Source material:
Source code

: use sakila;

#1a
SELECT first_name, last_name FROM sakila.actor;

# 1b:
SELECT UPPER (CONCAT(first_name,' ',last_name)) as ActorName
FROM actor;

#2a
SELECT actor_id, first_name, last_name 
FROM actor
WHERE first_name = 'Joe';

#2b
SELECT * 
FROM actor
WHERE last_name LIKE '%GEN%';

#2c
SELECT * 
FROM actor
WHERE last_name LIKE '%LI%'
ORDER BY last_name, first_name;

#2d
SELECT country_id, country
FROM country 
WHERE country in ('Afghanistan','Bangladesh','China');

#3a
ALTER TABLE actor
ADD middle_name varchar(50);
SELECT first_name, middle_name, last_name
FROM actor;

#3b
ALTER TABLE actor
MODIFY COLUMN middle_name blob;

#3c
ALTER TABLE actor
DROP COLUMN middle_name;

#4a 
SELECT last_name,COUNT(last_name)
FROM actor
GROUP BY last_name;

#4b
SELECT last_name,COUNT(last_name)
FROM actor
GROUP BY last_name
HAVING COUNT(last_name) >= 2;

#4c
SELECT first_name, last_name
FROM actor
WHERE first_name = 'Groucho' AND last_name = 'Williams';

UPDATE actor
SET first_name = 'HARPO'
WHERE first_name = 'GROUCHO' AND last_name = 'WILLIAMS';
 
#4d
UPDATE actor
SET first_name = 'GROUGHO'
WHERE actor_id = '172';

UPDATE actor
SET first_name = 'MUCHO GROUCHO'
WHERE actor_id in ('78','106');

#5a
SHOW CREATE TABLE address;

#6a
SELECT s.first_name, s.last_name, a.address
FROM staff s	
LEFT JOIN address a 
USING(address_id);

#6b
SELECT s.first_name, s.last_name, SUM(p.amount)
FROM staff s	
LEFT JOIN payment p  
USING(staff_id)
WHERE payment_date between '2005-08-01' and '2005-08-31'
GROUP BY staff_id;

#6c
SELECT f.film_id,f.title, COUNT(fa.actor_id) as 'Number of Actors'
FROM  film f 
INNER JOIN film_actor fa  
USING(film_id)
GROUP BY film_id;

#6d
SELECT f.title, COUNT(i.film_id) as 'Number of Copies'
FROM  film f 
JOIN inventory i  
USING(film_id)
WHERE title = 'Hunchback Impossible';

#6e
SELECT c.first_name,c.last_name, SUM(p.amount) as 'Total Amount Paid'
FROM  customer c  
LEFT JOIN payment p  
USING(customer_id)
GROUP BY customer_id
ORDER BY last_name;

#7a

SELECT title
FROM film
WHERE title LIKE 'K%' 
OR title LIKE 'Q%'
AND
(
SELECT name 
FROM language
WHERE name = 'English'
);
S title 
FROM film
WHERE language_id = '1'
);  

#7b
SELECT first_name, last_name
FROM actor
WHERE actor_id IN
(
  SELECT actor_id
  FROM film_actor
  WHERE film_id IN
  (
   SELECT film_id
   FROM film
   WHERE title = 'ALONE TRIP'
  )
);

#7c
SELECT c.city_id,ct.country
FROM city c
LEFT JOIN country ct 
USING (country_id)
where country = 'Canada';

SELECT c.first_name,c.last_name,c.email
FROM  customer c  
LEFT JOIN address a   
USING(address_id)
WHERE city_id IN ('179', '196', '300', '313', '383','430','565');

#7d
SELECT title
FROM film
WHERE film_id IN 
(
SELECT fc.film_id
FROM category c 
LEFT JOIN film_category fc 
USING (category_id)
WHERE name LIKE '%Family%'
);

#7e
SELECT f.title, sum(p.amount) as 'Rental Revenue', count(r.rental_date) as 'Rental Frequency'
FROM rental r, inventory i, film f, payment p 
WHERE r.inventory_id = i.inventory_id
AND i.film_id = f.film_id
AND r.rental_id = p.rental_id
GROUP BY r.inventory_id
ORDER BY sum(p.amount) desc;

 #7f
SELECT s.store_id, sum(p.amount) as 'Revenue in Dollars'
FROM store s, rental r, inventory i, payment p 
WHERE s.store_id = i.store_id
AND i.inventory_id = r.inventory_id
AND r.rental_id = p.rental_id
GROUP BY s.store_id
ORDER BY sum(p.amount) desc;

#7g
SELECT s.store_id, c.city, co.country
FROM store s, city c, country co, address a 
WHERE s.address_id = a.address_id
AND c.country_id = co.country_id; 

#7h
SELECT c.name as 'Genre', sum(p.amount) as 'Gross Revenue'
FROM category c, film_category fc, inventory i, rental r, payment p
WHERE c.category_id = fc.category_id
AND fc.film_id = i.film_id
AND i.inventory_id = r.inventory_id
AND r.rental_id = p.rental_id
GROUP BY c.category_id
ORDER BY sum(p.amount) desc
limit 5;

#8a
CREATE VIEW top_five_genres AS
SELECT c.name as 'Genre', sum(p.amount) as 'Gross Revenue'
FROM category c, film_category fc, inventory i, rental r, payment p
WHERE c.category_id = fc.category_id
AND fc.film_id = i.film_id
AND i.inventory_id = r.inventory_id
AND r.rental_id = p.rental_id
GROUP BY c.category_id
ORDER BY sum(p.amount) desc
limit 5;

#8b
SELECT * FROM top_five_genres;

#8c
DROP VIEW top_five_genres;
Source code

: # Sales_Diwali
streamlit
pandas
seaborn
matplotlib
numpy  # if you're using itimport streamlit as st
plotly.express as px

The problem: In your answer, include only the lines above starting at the line that holds "SELECT f.title, sum(p.amount)" and ending at the line that holds "SELECT s.store_id, sum(p.amount)", copied exactly.

Written answer:
SELECT f.title, sum(p.amount) as 'Rental Revenue', count(r.rental_date) as 'Rental Frequency'
FROM rental r, inventory i, film f, payment p 
WHERE r.inventory_id = i.inventory_id
AND i.film_id = f.film_id
AND r.rental_id = p.rental_id
GROUP BY r.inventory_id
ORDER BY sum(p.amount) desc;

 #7f
SELECT s.store_id, sum(p.amount) as 'Revenue in Dollars'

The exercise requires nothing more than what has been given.